N 3rd Street, Bardstown's main street |
Bardstown
(pop. 11,000) is an attractive small town, supposedly one of the
hundred best in America. It was founded in 1780 and is the
second-oldest city in Kentucky. Many early buildings survive and are
still in use in the historic centre. I had dinner last night (white
bean soup and pot roast) in one that has been a restaurant
continuously for more than two hundred years.

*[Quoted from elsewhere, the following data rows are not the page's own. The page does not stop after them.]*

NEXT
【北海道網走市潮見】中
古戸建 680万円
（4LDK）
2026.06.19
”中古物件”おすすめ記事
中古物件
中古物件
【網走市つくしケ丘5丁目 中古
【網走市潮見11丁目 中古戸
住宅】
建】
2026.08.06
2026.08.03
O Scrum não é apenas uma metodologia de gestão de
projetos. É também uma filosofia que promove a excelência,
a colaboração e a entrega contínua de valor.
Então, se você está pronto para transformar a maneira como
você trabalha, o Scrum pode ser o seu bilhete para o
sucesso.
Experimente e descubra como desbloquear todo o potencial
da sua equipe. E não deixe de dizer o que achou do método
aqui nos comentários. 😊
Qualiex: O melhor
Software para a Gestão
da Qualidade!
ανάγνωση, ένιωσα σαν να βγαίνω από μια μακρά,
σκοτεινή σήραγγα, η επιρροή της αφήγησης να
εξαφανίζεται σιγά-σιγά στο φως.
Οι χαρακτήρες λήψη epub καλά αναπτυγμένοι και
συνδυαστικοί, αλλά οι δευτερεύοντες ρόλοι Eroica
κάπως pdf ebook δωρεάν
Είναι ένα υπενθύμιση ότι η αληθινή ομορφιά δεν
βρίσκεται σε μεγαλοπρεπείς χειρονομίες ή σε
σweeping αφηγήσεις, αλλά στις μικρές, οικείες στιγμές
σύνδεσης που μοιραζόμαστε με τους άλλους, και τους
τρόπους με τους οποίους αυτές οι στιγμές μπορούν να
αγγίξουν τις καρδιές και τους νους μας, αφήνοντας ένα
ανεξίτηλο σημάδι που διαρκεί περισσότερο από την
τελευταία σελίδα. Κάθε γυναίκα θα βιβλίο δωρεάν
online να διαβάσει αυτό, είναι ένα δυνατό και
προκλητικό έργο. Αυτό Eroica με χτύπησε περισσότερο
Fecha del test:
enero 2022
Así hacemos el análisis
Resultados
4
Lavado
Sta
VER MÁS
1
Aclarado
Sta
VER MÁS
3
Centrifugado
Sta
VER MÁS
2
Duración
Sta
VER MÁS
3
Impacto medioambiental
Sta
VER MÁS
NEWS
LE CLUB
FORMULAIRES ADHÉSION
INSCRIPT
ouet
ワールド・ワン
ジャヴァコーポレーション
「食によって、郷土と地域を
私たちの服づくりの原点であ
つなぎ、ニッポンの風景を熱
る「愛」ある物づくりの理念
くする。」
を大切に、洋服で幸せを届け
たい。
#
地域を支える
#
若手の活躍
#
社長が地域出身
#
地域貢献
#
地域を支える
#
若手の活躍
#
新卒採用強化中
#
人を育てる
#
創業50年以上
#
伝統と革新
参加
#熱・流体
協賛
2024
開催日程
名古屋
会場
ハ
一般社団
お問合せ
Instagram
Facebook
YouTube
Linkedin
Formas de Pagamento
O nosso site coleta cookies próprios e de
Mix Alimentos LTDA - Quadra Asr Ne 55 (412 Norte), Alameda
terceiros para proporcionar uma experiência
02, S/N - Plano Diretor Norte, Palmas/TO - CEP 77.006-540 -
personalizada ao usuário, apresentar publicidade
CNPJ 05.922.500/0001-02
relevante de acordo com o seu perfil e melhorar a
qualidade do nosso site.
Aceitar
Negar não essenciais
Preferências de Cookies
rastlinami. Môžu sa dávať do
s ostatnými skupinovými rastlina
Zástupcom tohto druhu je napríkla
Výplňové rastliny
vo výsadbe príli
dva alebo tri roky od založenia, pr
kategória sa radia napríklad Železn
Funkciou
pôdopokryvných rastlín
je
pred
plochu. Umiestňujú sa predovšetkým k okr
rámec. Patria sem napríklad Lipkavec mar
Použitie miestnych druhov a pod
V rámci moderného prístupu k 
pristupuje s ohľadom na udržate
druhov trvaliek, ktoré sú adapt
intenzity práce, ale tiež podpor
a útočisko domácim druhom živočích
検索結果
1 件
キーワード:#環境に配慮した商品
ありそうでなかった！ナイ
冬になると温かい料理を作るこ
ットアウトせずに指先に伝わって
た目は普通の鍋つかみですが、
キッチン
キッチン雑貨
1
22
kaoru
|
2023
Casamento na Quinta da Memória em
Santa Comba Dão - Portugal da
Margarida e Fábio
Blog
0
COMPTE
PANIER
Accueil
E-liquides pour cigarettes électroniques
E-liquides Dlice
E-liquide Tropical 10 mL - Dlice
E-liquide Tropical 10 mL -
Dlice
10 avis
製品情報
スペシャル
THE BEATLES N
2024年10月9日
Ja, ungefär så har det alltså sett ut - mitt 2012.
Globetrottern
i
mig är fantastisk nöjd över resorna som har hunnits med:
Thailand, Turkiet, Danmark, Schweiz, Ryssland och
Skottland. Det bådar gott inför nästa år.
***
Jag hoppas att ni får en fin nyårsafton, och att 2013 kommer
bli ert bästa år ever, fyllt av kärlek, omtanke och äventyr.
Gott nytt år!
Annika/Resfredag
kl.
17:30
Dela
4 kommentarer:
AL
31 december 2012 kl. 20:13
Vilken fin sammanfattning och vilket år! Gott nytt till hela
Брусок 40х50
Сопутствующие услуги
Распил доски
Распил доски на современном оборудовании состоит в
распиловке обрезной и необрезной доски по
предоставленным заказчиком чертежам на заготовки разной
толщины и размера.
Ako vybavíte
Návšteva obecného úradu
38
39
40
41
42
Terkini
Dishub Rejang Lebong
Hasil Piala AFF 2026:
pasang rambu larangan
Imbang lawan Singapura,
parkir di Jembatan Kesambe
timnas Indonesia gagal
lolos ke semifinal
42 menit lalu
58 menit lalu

There is a genuine shopping street, with cafes and an
interesting bookshop, such as one rarely sees in American towns.
Infrastructure has been
provided to help pedestrians cross roads. There are some beautiful
old homes close to the centre. Bardstown boasts that it is the
bourbon capital of the world, with several distilleries in the
neighbourhood.
There are five small museums, located close to one another in the town centre. Ten dollars buys a combined ticket giving entry to them all. Three have a military theme, with one being devoted to the Civil War west of the Appalachians, one to women in the Civil War, and one to the involvement of people from 'mid-America' in all the country's wars up to 1991. There is a small natural history museum with stuffed animals of North America and cases of fossils and minerals. The fifth museum is an open-air re-creation of a pioneer village of the 1790s with original or restored log cabins and a water mill.
Basilica of St Joseph Proto-Cathedral |
Bardstown has the first Catholic cathedral to be built west of the
Allegheny Mountains, the Basilica of St. Joseph, consecrated in 1819. It is now a parish church but in honour of its past retains the title of Proto-Cathedral. The interior photo below shows part of the timber beam making up one of the columns. It stands on a stone foundation.